• [PROBLEM TO SOLVE]: Can you copy out the data exactly? Leave the images out.

[Stored items]
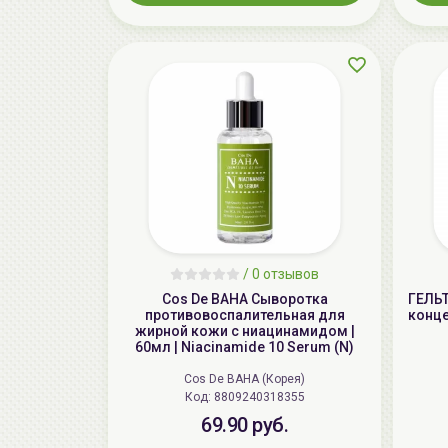
/
0 отзывов
Cos De BAHA Сыворотка
ГЕЛЬ
противовоспалительная для
конце
жирной кожи с ниацинамидом |
60мл | Niacinamide 10 Serum (N)
Cos De BAHA (Корея)
Код: 8809240318355
69.90 руб.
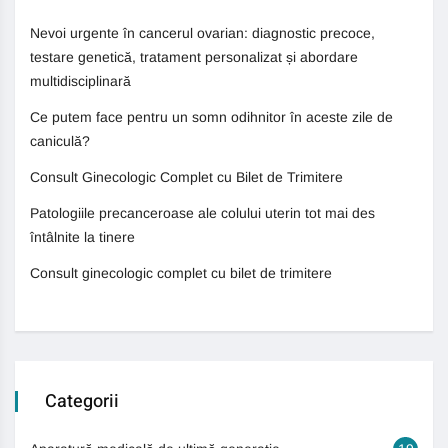
Nevoi urgente în cancerul ovarian: diagnostic precoce,
testare genetică, tratament personalizat și abordare
multidisciplinară
Ce putem face pentru un somn odihnitor în aceste zile de
caniculă?
Consult Ginecologic Complet cu Bilet de Trimitere
Patologiile precanceroase ale colului uterin tot mai des
întâlnite la tinere
Consult ginecologic complet cu bilet de trimitere
Categorii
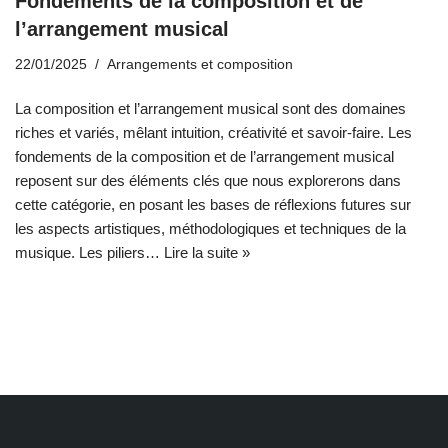
Fondements de la composition et de
l’arrangement musical
22/01/2025
Arrangements et composition
La composition et l’arrangement musical sont des domaines
riches et variés, mêlant intuition, créativité et savoir-faire. Les
fondements de la composition et de l’arrangement musical
reposent sur des éléments clés que nous explorerons dans
cette catégorie, en posant les bases de réflexions futures sur
les aspects artistiques, méthodologiques et techniques de la
musique. Les piliers…
Lire la suite »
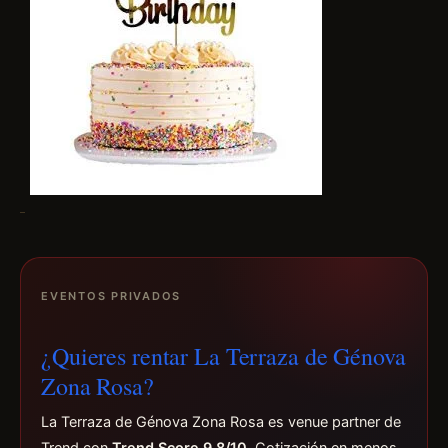
EVENTOS PRIVADOS
¿Quieres rentar La Terraza de Génova
Zona Rosa?
La Terraza de Génova Zona Rosa es venue partner de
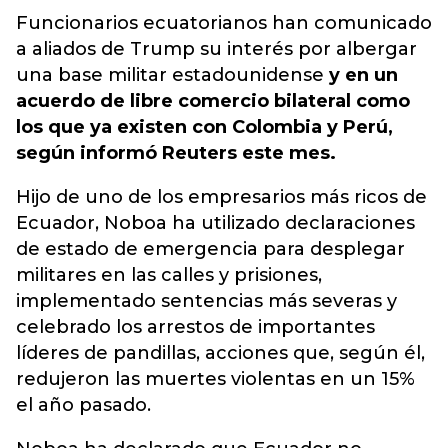
Funcionarios ecuatorianos han comunicado
a aliados de Trump su interés por albergar
una base militar estadounidense
y en un
acuerdo de libre comercio bilateral como
los que ya existen con Colombia y Perú,
según informó Reuters este mes.
Hijo de uno de los empresarios más ricos de
Ecuador, Noboa ha utilizado declaraciones
de estado de emergencia para desplegar
militares en las calles y prisiones,
implementado sentencias más severas y
celebrado los arrestos de importantes
líderes de pandillas, acciones que, según él,
redujeron las muertes violentas en un 15%
el año pasado.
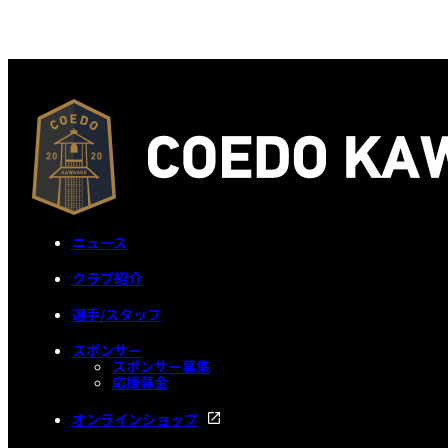
ニュース
クラブ紹介
選手/スタッフ
スポンサー
スポンサー募集
応援募金
オンラインショップ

• [EXERCISE OUTPUT]:
/
0 отзывов
Cos De BAHA Сыворотка
ГЕЛЬ
противовоспалительная для
конце
жирной кожи с ниацинамидом |
60мл | Niacinamide 10 Serum (N)
Cos De BAHA (Корея)
Код: 8809240318355
69.90 руб.
Nevoi urgente în cancerul ovarian: diagnostic precoce,
testare genetică, tratament personalizat și abordare
multidisciplinară
Ce putem face pentru un somn odihnitor în aceste zile de
caniculă?
Consult Ginecologic Complet cu Bilet de Trimitere
Patologiile precanceroase ale colului uterin tot mai des
întâlnite la tinere
Consult ginecologic complet cu bilet de trimitere
Categorii
Fondements de la composition et de
l’arrangement musical
22/01/2025
Arrangements et composition
La composition et l’arrangement musical sont des domaines
riches et variés, mêlant intuition, créativité et savoir-faire. Les
fondements de la composition et de l’arrangement musical
reposent sur des éléments clés que nous explorerons dans
cette catégorie, en posant les bases de réflexions futures sur
les aspects artistiques, méthodologiques et techniques de la
musique. Les piliers…
Lire la suite »
EVENTOS PRIVADOS
¿Quieres rentar La Terraza de Génova
Zona Rosa?
La Terraza de Génova Zona Rosa es venue partner de
Funcionarios ecuatorianos han comunicado
a aliados de Trump su interés por albergar
una base militar estadounidense
y en un
acuerdo de libre comercio bilateral como
los que ya existen con Colombia y Perú,
según informó Reuters este mes.
Hijo de uno de los empresarios más ricos de
Ecuador, Noboa ha utilizado declaraciones
de estado de emergencia para desplegar
militares en las calles y prisiones,
implementado sentencias más severas y
celebrado los arrestos de importantes
líderes de pandillas, acciones que, según él,
redujeron las muertes violentas en un 15%
el año pasado.
ニュース
クラブ紹介
選手/スタッフ
スポンサー
スポンサー募集
応援募金
オンラインショップ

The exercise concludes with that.